The easiest way to push a Gatsby app to GitHub Pages is by using a package called gh-pages.

npm install gh-pages --save-dev

GitHub repository page

Add a deploy script to package.json

package.json
{
  "scripts": {
    "deploy": "gatsby build --prefix-paths && gh-pages -d public"
  }
}

The --prefix-paths flag is used because your website is inside a folder like http://username.github.io/reponame/. You’ll need to add your /reponame path prefix as an option to gatsby-config.js:

gatsby-config.js
module.exports = {
  pathPrefix: "/reponame",
}

When you run npm run deploy all contents of the public folder will be moved to your repository’s gh-pages branch. Make sure that your repository’s settings has the gh-pages branch set as the source.

GitHub Organization or User page

Create a repository named like username.github.io.
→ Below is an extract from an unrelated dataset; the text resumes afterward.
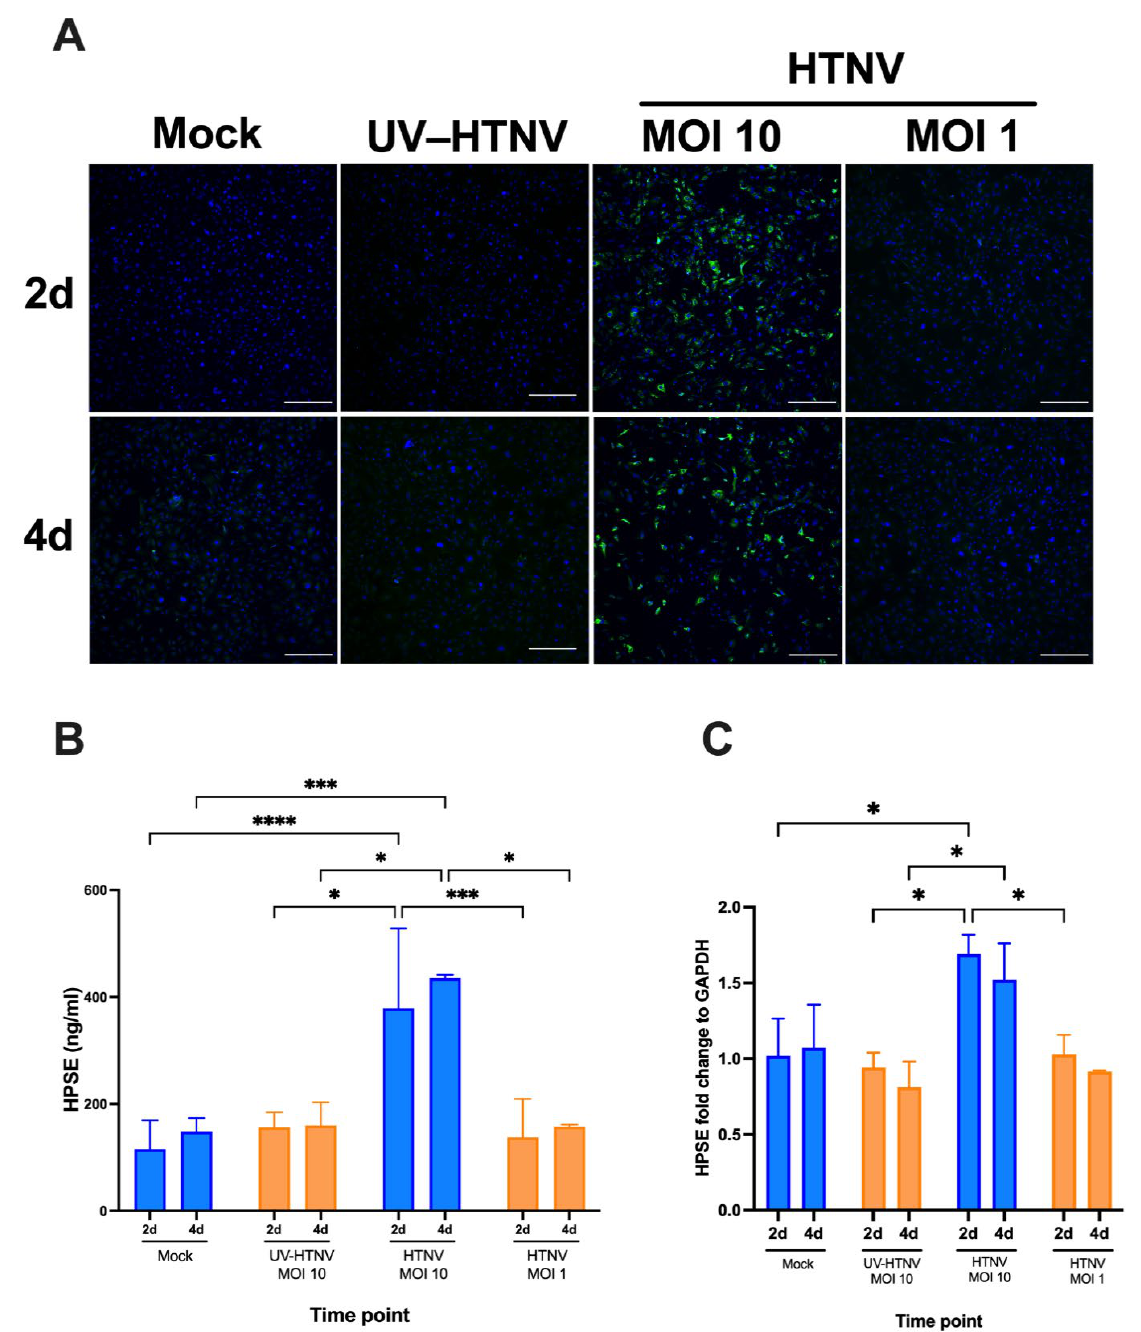
Figure 4. Increased HPSE concentration in HTNV–infected podocytes. Podocytes were infected with live HTNV (MOI 10 or 1), UV–inactivated HTNV (MOI 10) or remained uninfected (mock). Supernatants were collected and cells either fixed for immunofluorescence analysis or subjected to RNA extraction at 2 and 4 dpi. ( A ) Fixed and permeabilized podocytes were stained with rabbit serum against viral nucleocapsid N protein followed by AF488–conjugated secondary antibody (green) or Hoechst 33,420 to detect nuclei (blue). ( B ) HPSE levels measured from podocyte supernatants. ( C ) Isolated RNA was subjected to multiplex RT–qPCR with primers and probes detecting HPSE and GAPDH mRNA. The signal for HPSE mRNA was normalized based on GAPDH mRNA levels and were assessed with Tukey’s multiple comparisons test. ****, *** and * indicate p < 0.0001, p < 0.001 and p < 0.05,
Note: In this case you don’t need to specify pathPrefix and your website needs to be pushed to master branch.

package.json
    {
        "scripts": {
            ...
            "deploy": "gatsby build && gh-pages -d public -b master",
        }
    }

After running npm run deploy you should see your website at http://username.github.io

Custom domains

If you use a custom domain, don’t add a pathPrefix as it will break navigation on your site. Path prefixing is only necessary when the site is not at the root of the domain like with repository sites.

Note: Don’t forget to add your CNAME file to the static directory.